The mini labs on Entagma's channel were very helpful for parametric surface operations =3

https://www.youtube.com/@Entagma/videos

That's often a problem with Open Source. Lots of people steering the ship, and it's hard for any de facto captain to really demand a direction. If they do, they may not have the contributors needed to really see it through.

This can be solved with paid contributors, but FOSS organization don't have the most funding out there. So it can be challenging when trying to attract specialized talent.

Donated to most projects we find useful, and also tried a few Blender paid plugins.
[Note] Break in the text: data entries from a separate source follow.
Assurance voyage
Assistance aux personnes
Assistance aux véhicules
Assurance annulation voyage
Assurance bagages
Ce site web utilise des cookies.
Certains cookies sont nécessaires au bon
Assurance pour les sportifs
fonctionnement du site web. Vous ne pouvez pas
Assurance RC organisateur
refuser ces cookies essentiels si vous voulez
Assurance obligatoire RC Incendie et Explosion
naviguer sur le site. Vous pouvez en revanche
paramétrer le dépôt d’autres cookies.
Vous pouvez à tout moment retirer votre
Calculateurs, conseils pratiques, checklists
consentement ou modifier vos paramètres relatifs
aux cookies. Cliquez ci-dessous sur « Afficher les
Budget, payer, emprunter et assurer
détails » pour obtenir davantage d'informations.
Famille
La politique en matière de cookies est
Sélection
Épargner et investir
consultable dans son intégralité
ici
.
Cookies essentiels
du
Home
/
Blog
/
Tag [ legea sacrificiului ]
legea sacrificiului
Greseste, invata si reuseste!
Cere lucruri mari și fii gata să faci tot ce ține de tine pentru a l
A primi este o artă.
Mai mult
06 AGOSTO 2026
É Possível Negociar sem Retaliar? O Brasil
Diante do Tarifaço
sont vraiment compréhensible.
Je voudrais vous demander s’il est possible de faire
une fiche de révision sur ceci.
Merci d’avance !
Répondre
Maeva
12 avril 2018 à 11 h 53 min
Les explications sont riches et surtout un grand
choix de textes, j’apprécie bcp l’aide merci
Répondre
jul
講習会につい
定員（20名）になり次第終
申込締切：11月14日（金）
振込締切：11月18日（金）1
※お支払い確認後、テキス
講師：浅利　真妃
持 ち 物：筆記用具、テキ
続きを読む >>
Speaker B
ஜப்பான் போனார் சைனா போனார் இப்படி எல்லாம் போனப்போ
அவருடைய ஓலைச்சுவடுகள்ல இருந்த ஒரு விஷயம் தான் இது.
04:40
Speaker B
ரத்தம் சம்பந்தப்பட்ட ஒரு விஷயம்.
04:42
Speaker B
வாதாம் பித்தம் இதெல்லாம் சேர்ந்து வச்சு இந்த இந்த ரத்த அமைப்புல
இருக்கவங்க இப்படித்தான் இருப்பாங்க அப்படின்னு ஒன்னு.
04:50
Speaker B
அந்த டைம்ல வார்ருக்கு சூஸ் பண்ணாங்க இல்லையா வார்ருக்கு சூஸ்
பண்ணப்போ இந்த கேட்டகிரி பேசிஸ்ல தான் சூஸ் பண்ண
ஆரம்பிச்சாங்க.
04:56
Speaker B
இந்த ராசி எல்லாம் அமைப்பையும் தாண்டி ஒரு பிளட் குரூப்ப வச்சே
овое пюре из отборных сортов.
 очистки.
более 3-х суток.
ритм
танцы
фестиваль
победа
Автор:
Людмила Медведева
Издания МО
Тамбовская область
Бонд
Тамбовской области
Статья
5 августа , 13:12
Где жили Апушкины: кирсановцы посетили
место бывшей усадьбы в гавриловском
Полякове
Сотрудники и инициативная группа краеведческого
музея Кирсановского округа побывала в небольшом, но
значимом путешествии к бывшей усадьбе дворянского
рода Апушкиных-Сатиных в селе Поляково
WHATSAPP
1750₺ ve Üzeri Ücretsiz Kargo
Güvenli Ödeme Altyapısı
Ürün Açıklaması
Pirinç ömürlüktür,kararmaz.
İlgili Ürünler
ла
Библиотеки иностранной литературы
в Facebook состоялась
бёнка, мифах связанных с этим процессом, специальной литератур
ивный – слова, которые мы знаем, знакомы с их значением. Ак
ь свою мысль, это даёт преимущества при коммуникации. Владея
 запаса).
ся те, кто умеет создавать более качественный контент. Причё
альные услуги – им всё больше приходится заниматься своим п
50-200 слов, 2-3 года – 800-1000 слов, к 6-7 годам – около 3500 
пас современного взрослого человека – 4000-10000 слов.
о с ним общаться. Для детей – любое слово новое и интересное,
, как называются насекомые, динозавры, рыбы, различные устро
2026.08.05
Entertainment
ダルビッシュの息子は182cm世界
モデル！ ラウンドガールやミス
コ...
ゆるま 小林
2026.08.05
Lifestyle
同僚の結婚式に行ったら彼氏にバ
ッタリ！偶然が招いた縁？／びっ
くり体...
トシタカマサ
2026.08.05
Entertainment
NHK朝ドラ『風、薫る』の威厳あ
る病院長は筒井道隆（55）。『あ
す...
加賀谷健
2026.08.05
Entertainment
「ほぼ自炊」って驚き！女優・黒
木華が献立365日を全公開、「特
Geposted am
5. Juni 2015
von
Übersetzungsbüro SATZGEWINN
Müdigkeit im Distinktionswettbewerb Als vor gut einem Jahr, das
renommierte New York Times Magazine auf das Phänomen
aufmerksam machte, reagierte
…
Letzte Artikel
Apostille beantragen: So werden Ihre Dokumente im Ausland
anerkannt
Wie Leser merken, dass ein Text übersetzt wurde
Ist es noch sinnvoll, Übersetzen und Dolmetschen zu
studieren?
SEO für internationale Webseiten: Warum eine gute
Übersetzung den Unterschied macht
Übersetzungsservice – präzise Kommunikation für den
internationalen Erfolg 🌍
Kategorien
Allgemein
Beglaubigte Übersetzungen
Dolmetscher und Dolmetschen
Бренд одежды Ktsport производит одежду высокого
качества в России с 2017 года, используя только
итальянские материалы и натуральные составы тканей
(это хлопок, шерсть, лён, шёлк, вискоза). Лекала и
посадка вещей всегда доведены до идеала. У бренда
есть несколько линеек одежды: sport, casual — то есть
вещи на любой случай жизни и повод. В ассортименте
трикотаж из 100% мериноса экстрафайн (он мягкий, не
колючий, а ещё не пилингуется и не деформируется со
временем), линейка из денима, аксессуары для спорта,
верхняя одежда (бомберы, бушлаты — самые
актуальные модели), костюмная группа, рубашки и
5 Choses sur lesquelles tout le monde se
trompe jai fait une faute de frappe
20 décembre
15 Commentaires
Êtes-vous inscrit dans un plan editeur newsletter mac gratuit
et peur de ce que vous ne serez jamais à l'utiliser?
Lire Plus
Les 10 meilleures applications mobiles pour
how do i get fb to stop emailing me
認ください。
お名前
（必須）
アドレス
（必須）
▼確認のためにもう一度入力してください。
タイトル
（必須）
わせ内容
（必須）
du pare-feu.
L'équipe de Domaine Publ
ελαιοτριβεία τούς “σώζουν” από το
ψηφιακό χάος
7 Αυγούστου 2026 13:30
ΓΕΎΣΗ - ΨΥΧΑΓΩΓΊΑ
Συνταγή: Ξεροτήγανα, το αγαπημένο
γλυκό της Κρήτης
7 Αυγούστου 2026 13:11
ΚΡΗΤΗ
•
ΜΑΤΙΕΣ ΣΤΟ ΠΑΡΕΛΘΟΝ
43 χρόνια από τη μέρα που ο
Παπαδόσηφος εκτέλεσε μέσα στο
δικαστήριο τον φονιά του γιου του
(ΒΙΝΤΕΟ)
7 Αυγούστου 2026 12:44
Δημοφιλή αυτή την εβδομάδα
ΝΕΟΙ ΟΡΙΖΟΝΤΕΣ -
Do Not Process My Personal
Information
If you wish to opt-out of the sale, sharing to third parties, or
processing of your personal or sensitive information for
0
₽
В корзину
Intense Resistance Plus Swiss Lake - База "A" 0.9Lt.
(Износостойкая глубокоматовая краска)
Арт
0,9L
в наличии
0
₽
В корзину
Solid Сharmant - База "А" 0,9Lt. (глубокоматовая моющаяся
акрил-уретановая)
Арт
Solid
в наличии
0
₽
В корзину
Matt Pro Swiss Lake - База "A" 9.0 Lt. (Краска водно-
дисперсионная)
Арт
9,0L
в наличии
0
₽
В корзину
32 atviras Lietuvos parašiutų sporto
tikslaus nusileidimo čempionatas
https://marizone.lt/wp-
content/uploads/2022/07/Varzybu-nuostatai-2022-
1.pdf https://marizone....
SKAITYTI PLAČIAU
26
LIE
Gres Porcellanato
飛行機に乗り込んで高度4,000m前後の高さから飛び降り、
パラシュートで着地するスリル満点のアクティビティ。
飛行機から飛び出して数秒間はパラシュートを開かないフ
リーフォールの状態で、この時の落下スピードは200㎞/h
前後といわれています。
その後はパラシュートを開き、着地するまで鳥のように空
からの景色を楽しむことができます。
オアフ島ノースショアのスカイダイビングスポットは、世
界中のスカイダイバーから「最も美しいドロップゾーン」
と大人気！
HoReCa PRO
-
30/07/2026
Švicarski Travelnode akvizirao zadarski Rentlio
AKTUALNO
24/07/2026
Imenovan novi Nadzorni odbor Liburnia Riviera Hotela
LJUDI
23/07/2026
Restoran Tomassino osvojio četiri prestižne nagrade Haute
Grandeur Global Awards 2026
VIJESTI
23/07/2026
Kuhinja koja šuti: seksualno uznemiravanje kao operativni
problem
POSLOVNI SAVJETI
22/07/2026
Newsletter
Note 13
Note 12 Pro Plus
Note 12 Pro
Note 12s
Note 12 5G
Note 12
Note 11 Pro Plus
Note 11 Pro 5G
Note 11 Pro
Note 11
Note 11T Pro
The other problem is people Cowing anyone that may not agree with their personal opinions how projects should mature. QED: Our karma scores... lol =3

These plugins made Blender usable for a few projects, and I have personally found value in supporting for asset creation:

https://tinynocky.gumroad.com/l/tinyeye

https://sanctus.gumroad.com/l/SLibrary

https://polyhaven.com/plugins/blender

https://artell.gumroad.com/l/auto-rig-pro

https://fbra.gumroad.com/l/Faceit (for Unreal face mocap app with iPhone Pro Lidar)

> Assuming genAI won't deliver and make that world disappear entirely, ofc.

Even if genAI were to kill the cinema/animation back-end industry, I still think 3D software would be needed to continue videogame development, and godot is far behind in modelling/animation capabilities compared to blender. Hopefully they can latch on this in the long term if it happens that AI keeps eating artists lunch.

My daughter did the Blender donut tutorial and put her 3d animation into the year end art show when she was 10. Having a great community and resources behind the project makes if very easy for students to pick up.
> *: Assuming genAI won't deliver and make that world disappear entirely, ofc.

The current state of things leaves a lot to be desired. I have yet to see a model, or technique that actually tackles real 3D content creation problems, aside from animation of course.

Most solutions are trying to solve things completely orthogonal to what you really need in the real world. They produce bad meshes, if meshes at all, have bad topology or inconsistent point sampling, and are extremely prone to parroting their training data.

It's kind of incredible how far we have come but seriously, to understand a problem space you need to try to use the existing tools. Only then, do new, and useful ideas pop up that solve real issues. But man, nobody in the space seems to have a clue.

Believe me, 3D modelling software is REALLY good at what it does, it is really hard to try and dethrone human and machine working together in these really well thought out pieces of software.